Kleines Molekül, große Wirkung: Modell und Strukturformel des männlichen Sexualhormons Testosteron. Illustration: Chromatos. © Shutterstock.com (chromatos)
Komplexer als Testosteron sind unsere biogenen Amine aufgebaut. Sie tragen eine oder viele Aminogruppen und dienen im Körper als Hormone, aber auch als Botenstoffe und »Cofaktoren« – die hängen an anderen Proteinen oder Enzymen dran oder sind gleich ganz eingebaut, jedenfalls helfen sie bei biochemischen Reaktionen mit. Zu diesen biogenen Aminen gehören eine Menge alter Bekannter: die Glückshormone Serotonin und Dopamin, die Stresshormone Adrenalin und Noradrenalin, das Schlafhormon Melatonin und der Konzentrationsbooster Histamin.
Aus molekularmedizinischer Sicht sind Hormone also sehr unterschiedliche Kandidaten. Sie werden auch an sehr unterschiedlichen Orten produziert.
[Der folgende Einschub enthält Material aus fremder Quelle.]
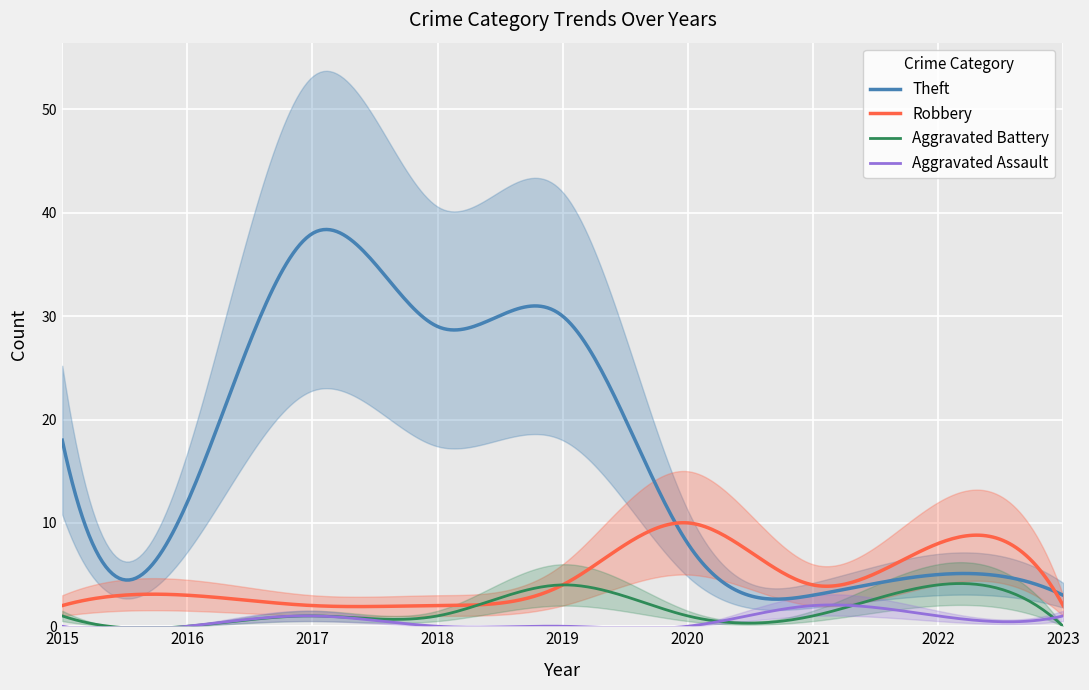

Between 2019 and 2015, which is larger?

2019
Längst nicht alle kommen aus »Drüsen«, manche – etwa Prostaglandine, Serotonin, Histamin – werden auch direkt im Gewebe hergestellt. Was alle Hormone auszeichnet, ist jedenfalls dies: Sie werden an einem bestimmten Ort im Körper hergestellt, sie wirken an einem anderen Ort im Körper, und sie haben alle sehr unterschiedliche Aufgaben.
Wenn wir nicht genug Hormone herstellen, liegt das oft daran, dass wir uns zu wenige Aminosäuren gegönnt haben. Oder nicht alle, die wir brauchen. Doch auch wenn wir alle 21 Aminos gegessen haben, kann der Hormonbau scheitern. Die Schilddrüse zum Beispiel kommt mit der Hormonproduktion nicht hinterher, wenn ihr Jod fehlt. Sie funktioniert auch nicht richtig bei Selenmangel. Denn ohne Selen klappt die Umwandlung von Thyroxin in Trijodthyronin nicht. Und ohne Trijodthyronin klappt der Stoffwechsel nicht. Das Dramatische selbst bei geringen Fehlfunktionen der Schilddrüse ist, dass Sie sich permanent müde fühlen, dass Sie unter Verstopfung leiden, unter Muskel- und Gelenkschmerzen und dass Sie immer dicker werden – oft ohne Ahnung, warum. Heißt konkret: Lassen Sie eine Schilddrüsenunterfunktion im Zweifelsfall von einem Labor abklären.